All this makes no difference, though, because someone with a lot more stroke than Alex makes certain Ford is pulled off the case and stuck back on the protection detail. Which is a shame, because if Ford were allowed to investigate, he just might uncover a fiendish plot to... well, let's just say that it's quite fiendish, though this plot has several levels of fiendishness as well as the potential for more double-crosses than a shootout at the I'm-OK-You're-Not-OK Corral, not to mention a few political preachments.
Alex's friend is one Oliver Stone - not his real name - who just happens to have a pretty dark background, one in which he leaned how to kill people and hide afterward, one in which he just happened to make the acquaintance of the newly-anointed "intelligence czar" who heads up the NIC. Alex also has recently fallen in lust with a Kate Adams, a lawyer at Justice (who's also a bartender, pianist, and gymnast - who says lawyers don't have time for an outside life?). And it just so happens that Kate has been working with an NIC lieutenant to buy an old CIA facility, where "Oliver" just happened to have trained.
And a whole bunch of Middle Eastern types just happened to have died lately, though for some reason, none of their faces were recognizable... see where David Baldacci is going with this? Me neither.
For The Camel Club, David Baldacci returns to the same well - the Secret Service and presidential protection detail - that he tapped for Split Second. That volume's protagonist was Sean King, disgraced Service agent; this time out it's Alex Ford (note the protagonist's pair of four-letter names again), a Secret Service agent on the brink of disgrace. This time around, however, Baldacci appears to have been watching reruns of "The West Wing," because he seems to know at least something about how a protection detail works: I'll give him that much.
More to the point, he's come up with a fairly original idea for his book. Not only does the action hold the reader's interest with a couple of hairpin turns, it also contains a couple of surprisingly original concepts. Baldacci also manages to play to the public's susceptibilities in this post-9-11 age by using "the usual suspects" to carry out the plot.

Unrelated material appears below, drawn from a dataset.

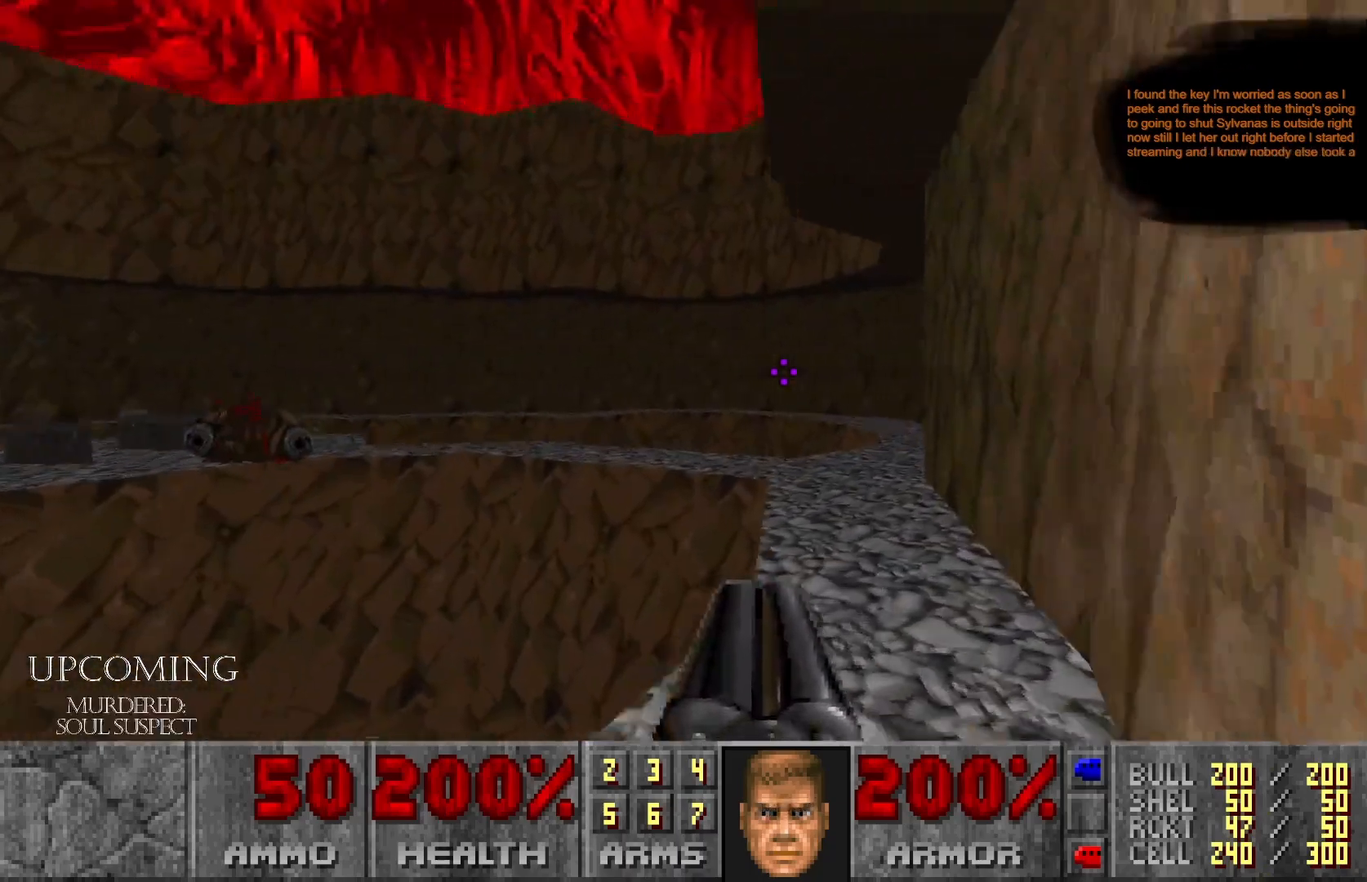
{"buttons": [], "left_stick": "up", "right_stick": "center", "events": [[167, "left_stick", "up"], [317, "left_stick", "up-right"], [500, "left_stick", "up"]]}
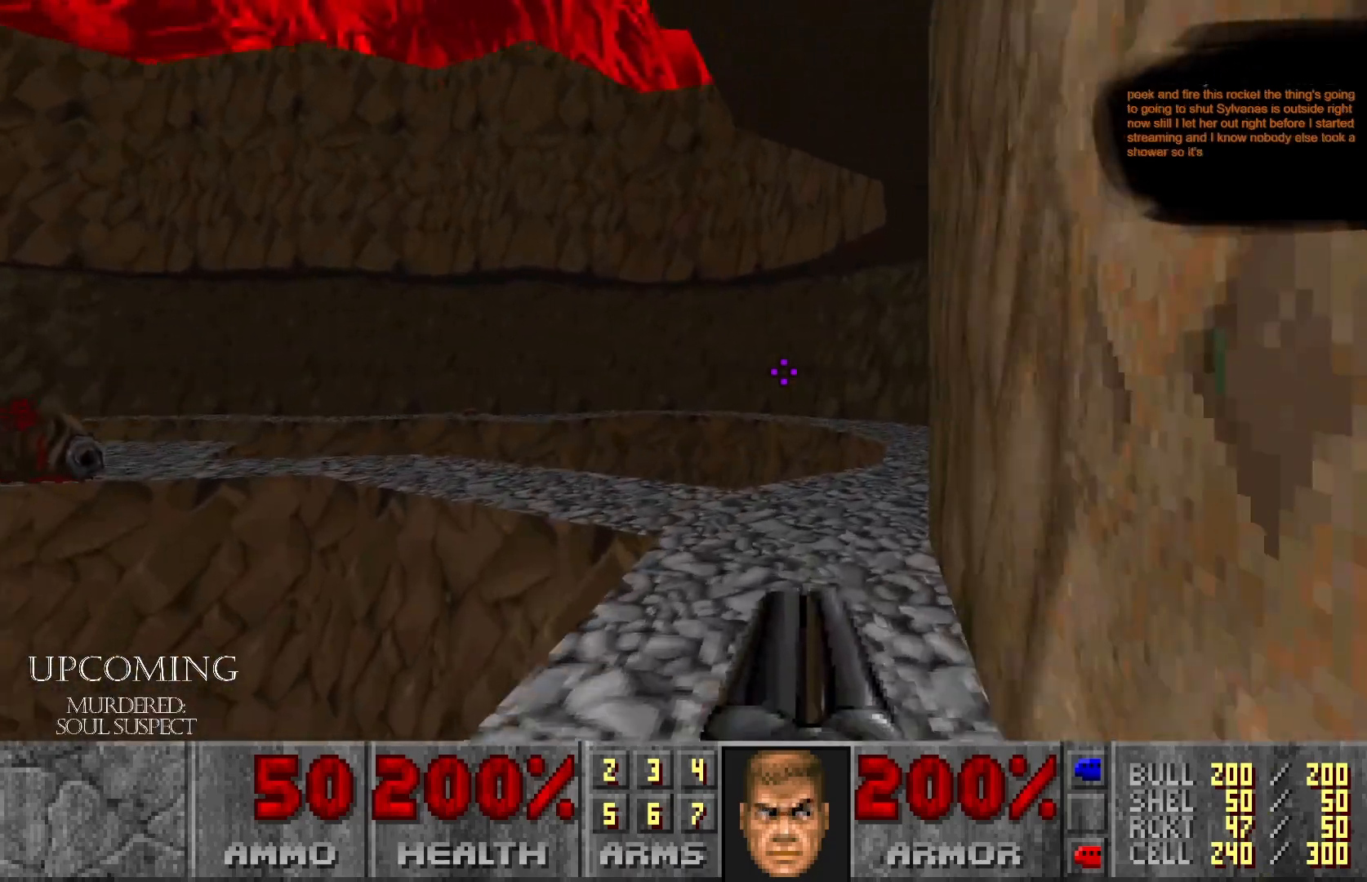
{"buttons": [], "left_stick": "up", "right_stick": "center", "events": [[150, "right_stick", "right"], [200, "left_stick", "center"], [233, "right_stick", "down-right"], [367, "left_stick", "up"], [400, "right_stick", "center"]]}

He also touches on some surprisingly current topics - limitations on the power of the intelligence community, plus rendition and torture of "the enemy."
On the other hand, where the characters of Split Second ranged from wooden to cardboard, the characters of The Camel Club range from... well, they range from cardboard to wooden. They also have an embarrassing propensity for disappearance: characters upon whose every word Baldacci hung a paragraph in one chapter go absent for chapters at a time. And with a couple of notable exceptions, the characters are as stereotypical as the characters in a Looney Tunes episode. The conventions of the genre are met, as usual: you got your near-indestructible spook, your power-hungry politico, your brilliant and beauteous lawyer... Besides characters disappearing, more than one plot thread simply truncates at the close of a chapter and then is seen no more.
Besides wasting his plot on hackneyed characters, Baldacci also frittered away most of my interest with a series of visits from the Coincidence Fairy, she whose magic wand is necessary to sprinkle amazing coincidences about the scenery. The most egregious violation of the law of averages has Oliver Stone reconnecting with the daughter he'd thought was dead (that's not a spoiler - as soon as Baldacci mentioned the scar on her hand, we knew it would appear later in the book), although Alex and Kate's accidental discovery of the rowboat is also pretty amazing. What is unfortunate is that while reading I could see ways in which Baldacci could have avoided the use of unlikely coincidences, which would have gone a long way toward making this a better book.
Baldacci gets a grudging two and a half stars: he might have had four or even five on the basis of his plot had he not depended on unnecessary coincidences. He lost stars for that sin, and lost still more ground with his stable of hackneyed characters.